IMHO the way we present genomic and proteomic data on the web sucks.
Part of this is down to the fact that our basic visualizations are a bit lame. Not the one-offs you see rendered for the front of magazine covers or science documentaries on TV, the everyday ones you get in journal articles and the big genome browsers. The ones scientists actually use. Pages like this. Seriously, how much of that page is actually useful to any one researcher? Does anybody wonder why people need training courses to use genome browsers? Does it really make full use of the web as an interactive medium?
This isn’t a dig at Ensembl, incidentally. Ensembl is an excellent, progressive resource and their last application note hinted at cool things to come. It’s more of a general complaint: why are we stuck representing genomic regions with flat images of lines and boxes (with the occasional flag or lollipop)? Can’t anybody think of a better metaphor? Try zooming out on the Ensembl page above. The features that make sense as individual elements when you’re looking at a single gene don’t scale as lines and boxes and the page becomes a mess.
Speaking of zooming out, why is everything static? Ensembl have already brought in dynamic image loading to some extent and the GBrowse prototype from Ian Holmes’ lab shows a lot of promise, but we’re still a long way away from any Google Maps style scrollable, zoomable genomes. It should be painless to jump a megabase to the right or left of wherever you’re currently looking in a genome browser, but that’s not currently the case.
When was the last shift in the way that we represented sequence alignments? NCBI’s BLAST just relaunched with a spiffy new interface, but the results still look like they’d be at home in a web browser circa 1990, which coincidentally was when sequence logos were first introduced.
Progress in visualizing biological networks is just as poor: is there ever a good reason to produce static images of large scale protein-protein interaction networks (where the text is too small, everything is a mess of connecting lines, attempts at grouping proteins together are – by necessity – one dimensional, etc. etc.)?
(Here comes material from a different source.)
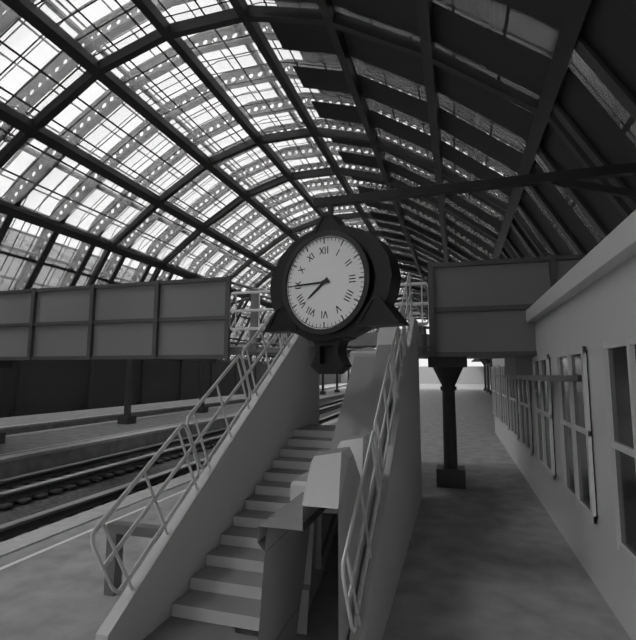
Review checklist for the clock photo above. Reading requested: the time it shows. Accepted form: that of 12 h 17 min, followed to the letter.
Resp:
7 h 45 min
Some authors think so. Network visualization software is already out there, somebody just needs to spend some time adapting it.
Ben Fry at MIT’s Media Lab – now well known for Processing – produced some great stuff while a grad student, but that was back in 2004. Does anybody know of any other groups or individuals who are currently exploring better ways of looking at life science data?
Perhaps issues of aesthetics and design are a low priority for the scientific community online and it’s more important to just get the data out there for people to use? As time goes on and we accumulate more and more data – while stuck with systems not designed to handle it – that could prove to be a problem.